Let $R$ be a commutative unital ring. Let $n\in\mathbb{N}_+$. Consider a $n\times n$-matrix $A=(a_{ij})_{i,j=1}^n$ with entries in $R$. A diagonal matrix is defined obviously. We can define several notions about diagonalizability:

1. $A$ is diagonalizable in $R$: if there exists an $n\times n$-matrix $P$ with entires in $R$ such that $\det(P)\in R^\times$ and $PAP^{-1}$ is diagonal;
2. $A$ is diagonalizable in $R_{\mathfrak{p}}$: consider $A$ as a matrix over $R_{\mathfrak{p}}$ and defined in an obvious manner;
3. $A$ is diagonalizable in $\kappa(\mathfrak{p})$: similarly defined.

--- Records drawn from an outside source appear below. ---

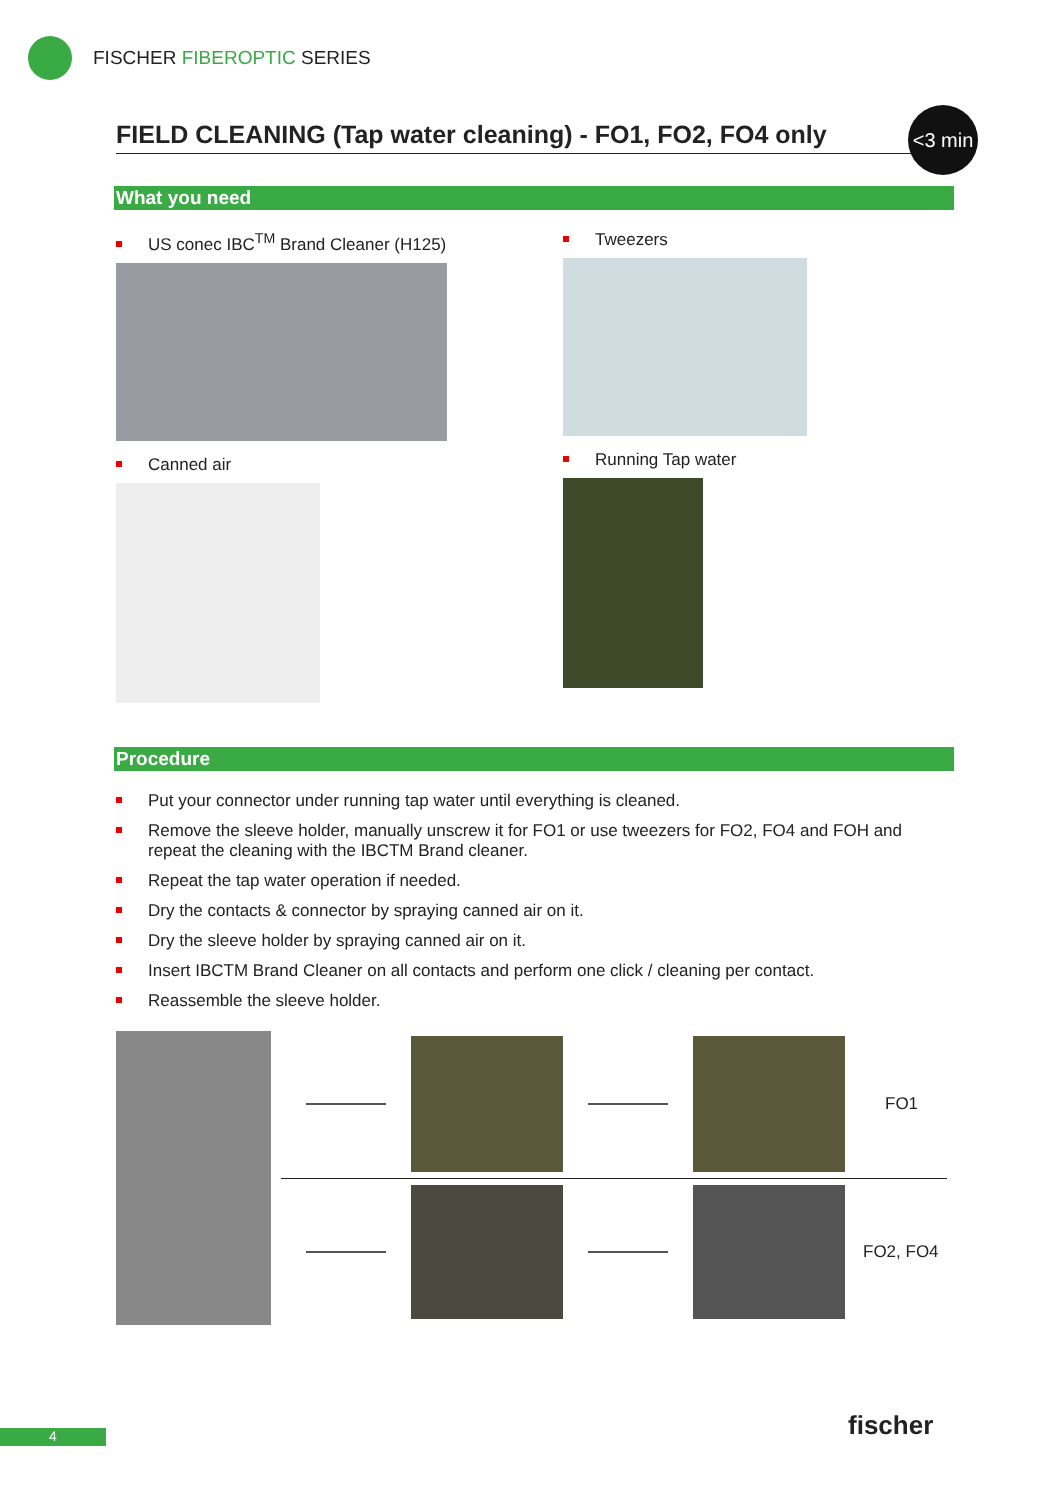FISCHER FIBEROPTIC SERIES
FIELD CLEANING (Tap water cleaning) - FO1, FO2, FO4 only
<3 min
What you need
US conec IBC<sup>TM</sup> Brand Cleaner (H125)
Canned air
Tweezers
Running Tap water
Procedure
Put your connector under running tap water until everything is cleaned.
Remove the sleeve holder, manually unscrew it for FO1 or use tweezers for FO2, FO4 and FOH and repeat the cleaning with the IBCTM Brand cleaner.
Repeat the tap water operation if needed.
Dry the contacts & connector by spraying canned air on it.
Dry the sleeve holder by spraying canned air on it.
Insert IBCTM Brand Cleaner on all contacts and perform one click / cleaning per contact.
Reassemble the sleeve holder.
FO1
FO2, FO4
4 fischer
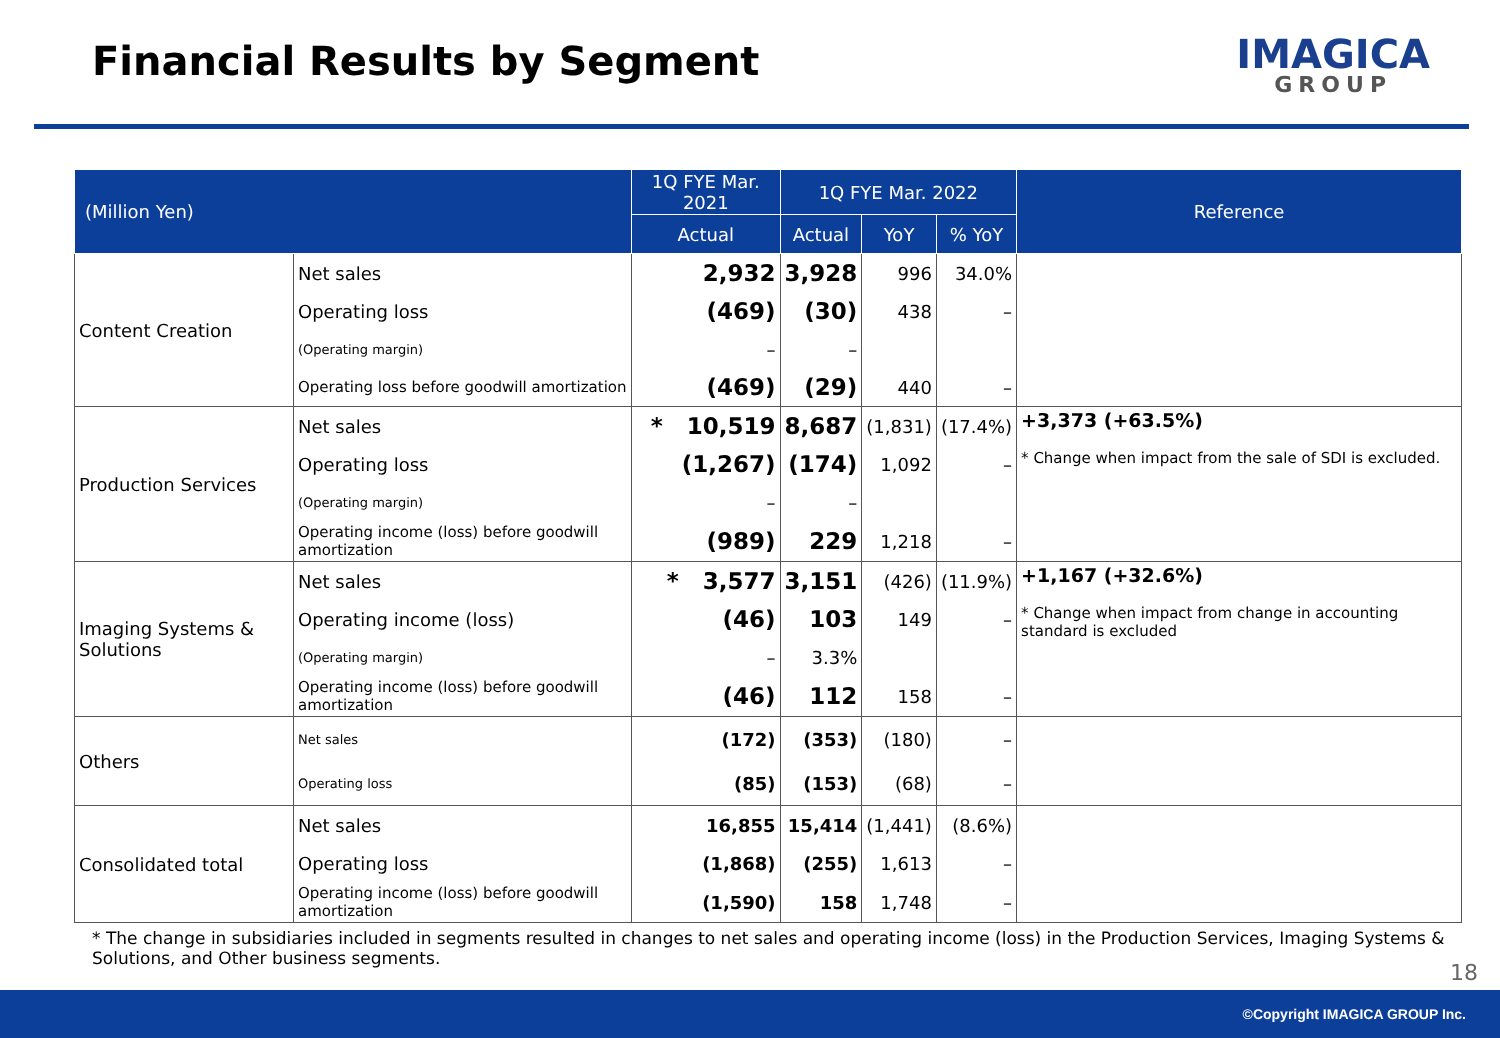Financial Results by Segment
IMAGICA
GROUP
| (Million Yen) | | 1Q FYE Mar. 2021 | 1Q FYE Mar. 2022 | | | Reference |
| --- | --- | --- | --- | --- | --- | --- |
| | | Actual | Actual | YoY | % YoY | |
| Content Creation | Net sales | 2,932 | 3,928 | 996 | 34.0% | |
| | Operating loss | (469) | (30) | 438 | – | |
| | (Operating margin) | – | – | | | |
| | Operating loss before goodwill amortization | (469) | (29) | 440 | – | |
| Production Services | Net sales | * 10,519 | 8,687 | (1,831) | (17.4%) | +3,373 (+63.5%) * Change when impact from the sale of SDI is excluded. |
| | Operating loss | (1,267) | (174) | 1,092 | – | |
| | (Operating margin) | – | – | | | |
| | Operating income (loss) before goodwill amortization | (989) | 229 | 1,218 | – | |
| Imaging Systems & Solutions | Net sales | * 3,577 | 3,151 | (426) | (11.9%) | +1,167 (+32.6%) * Change when impact from change in accounting standard is excluded |
| | Operating income (loss) | (46) | 103 | 149 | – | |
| | (Operating margin) | – | 3.3% | | | |
| | Operating income (loss) before goodwill amortization | (46) | 112 | 158 | – | |
| Others | Net sales | (172) | (353) | (180) | – | |
| | Operating loss | (85) | (153) | (68) | – | |
| Consolidated total | Net sales | 16,855 | 15,414 | (1,441) | (8.6%) | |
| | Operating loss | (1,868) | (255) | 1,613 | – | |
| | Operating income (loss) before goodwill amortization | (1,590) | 158 | 1,748 | – | |
* The change in subsidiaries included in segments resulted in changes to net sales and operating income (loss) in the Production Services, Imaging Systems & Solutions, and Other business segments.
18
©Copyright IMAGICA GROUP Inc.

Obviously $(1)\implies(2)\implies(3)$. Moreover $(3)$ is over a field and then we have the minimal polynomial criterion. I do not expect that $(3)$ implies $(2)$. My question is about $(2)\implies(1)$.

For the title I mean the following.

If $A$ is diagonalizable in $R_{\mathfrak{p}}$ for all primes $\mathfrak{p}$, can we claim that $A$ is diagonalizable?